(Pose estimation data)
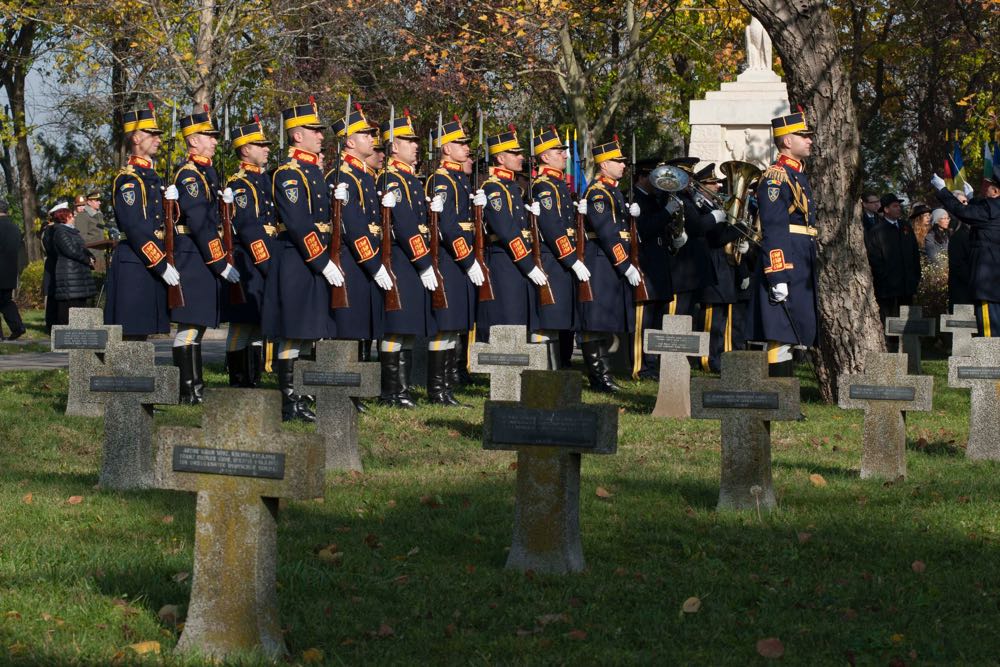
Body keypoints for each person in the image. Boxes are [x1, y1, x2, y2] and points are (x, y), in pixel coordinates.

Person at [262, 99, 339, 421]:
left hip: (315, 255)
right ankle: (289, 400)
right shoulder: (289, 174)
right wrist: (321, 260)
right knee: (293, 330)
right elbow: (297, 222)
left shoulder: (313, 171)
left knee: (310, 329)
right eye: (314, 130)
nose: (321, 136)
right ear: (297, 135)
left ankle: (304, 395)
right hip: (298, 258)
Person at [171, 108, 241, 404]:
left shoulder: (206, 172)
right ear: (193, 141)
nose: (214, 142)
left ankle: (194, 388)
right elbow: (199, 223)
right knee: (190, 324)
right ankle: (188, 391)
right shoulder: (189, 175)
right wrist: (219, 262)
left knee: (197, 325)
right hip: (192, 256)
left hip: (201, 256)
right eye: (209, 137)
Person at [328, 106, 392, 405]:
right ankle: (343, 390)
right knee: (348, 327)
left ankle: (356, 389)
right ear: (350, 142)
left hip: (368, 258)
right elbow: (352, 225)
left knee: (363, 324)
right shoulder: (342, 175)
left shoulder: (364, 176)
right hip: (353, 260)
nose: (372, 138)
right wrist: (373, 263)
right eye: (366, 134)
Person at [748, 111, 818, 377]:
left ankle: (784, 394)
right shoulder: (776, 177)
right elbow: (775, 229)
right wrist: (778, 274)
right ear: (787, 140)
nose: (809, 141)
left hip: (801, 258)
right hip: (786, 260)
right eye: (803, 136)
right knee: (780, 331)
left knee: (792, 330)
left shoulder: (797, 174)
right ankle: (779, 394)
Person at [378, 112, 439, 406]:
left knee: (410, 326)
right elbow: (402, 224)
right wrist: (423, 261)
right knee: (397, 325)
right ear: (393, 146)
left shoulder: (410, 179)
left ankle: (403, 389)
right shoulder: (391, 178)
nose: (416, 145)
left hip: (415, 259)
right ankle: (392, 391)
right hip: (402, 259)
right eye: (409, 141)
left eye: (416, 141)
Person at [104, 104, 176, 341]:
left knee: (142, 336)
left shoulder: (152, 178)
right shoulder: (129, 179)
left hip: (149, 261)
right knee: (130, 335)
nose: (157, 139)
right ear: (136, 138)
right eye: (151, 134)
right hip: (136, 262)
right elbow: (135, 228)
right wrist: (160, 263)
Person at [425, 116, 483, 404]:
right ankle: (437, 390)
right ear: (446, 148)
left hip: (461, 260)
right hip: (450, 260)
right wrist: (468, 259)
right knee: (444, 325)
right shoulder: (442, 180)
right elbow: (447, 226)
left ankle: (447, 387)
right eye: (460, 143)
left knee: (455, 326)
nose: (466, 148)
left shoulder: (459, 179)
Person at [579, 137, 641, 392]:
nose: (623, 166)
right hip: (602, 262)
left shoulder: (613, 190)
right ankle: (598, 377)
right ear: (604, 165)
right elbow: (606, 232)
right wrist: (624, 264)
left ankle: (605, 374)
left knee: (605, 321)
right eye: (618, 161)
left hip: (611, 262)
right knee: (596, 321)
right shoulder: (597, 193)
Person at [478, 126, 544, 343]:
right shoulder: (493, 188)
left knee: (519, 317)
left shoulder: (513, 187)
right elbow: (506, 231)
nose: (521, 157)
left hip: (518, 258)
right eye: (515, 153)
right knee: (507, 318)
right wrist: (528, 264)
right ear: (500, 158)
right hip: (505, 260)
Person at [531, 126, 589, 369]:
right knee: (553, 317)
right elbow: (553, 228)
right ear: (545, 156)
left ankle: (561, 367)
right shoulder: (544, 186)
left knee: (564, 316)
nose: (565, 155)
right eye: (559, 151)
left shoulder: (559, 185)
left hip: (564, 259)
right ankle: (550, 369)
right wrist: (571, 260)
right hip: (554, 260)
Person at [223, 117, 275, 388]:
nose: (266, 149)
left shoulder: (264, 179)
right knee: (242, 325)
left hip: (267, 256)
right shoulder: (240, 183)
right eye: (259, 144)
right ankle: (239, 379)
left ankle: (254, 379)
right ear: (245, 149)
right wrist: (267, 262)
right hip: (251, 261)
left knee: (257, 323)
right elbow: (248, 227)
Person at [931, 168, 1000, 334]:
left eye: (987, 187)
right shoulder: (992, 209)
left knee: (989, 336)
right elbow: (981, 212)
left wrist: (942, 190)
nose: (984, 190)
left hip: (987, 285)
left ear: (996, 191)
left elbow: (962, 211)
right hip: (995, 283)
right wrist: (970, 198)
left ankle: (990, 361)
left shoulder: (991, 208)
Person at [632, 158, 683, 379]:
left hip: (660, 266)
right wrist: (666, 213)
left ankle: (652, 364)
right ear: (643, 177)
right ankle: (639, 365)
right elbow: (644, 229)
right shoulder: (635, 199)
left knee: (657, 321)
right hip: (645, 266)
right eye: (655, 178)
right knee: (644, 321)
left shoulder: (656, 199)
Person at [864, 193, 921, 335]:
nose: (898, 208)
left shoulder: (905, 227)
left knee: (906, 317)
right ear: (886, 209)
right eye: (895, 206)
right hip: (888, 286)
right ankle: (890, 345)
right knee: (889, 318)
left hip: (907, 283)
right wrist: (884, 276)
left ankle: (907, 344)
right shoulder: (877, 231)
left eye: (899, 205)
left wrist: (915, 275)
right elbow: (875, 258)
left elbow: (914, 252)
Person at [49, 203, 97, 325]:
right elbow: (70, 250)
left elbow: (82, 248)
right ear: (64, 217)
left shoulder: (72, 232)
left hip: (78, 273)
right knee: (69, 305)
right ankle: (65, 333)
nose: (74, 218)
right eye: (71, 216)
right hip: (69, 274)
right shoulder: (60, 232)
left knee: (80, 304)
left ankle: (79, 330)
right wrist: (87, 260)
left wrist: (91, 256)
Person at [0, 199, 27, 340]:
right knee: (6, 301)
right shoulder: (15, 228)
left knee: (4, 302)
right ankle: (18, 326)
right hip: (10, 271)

▸ Task to carry out: In the answer, give only the lines from the top of the data above through the line with "right elbow: (297, 222)", reproduced exactly; no picture may appear.

▸ Solution to this task:
Body keypoints for each person in the image. Boxes are [x1, y1, x2, y2] and points are (x, y), in pixel coordinates.

Person at [262, 99, 339, 421]:
left hip: (315, 255)
right ankle: (289, 400)
right shoulder: (289, 174)
right wrist: (321, 260)
right knee: (293, 330)
right elbow: (297, 222)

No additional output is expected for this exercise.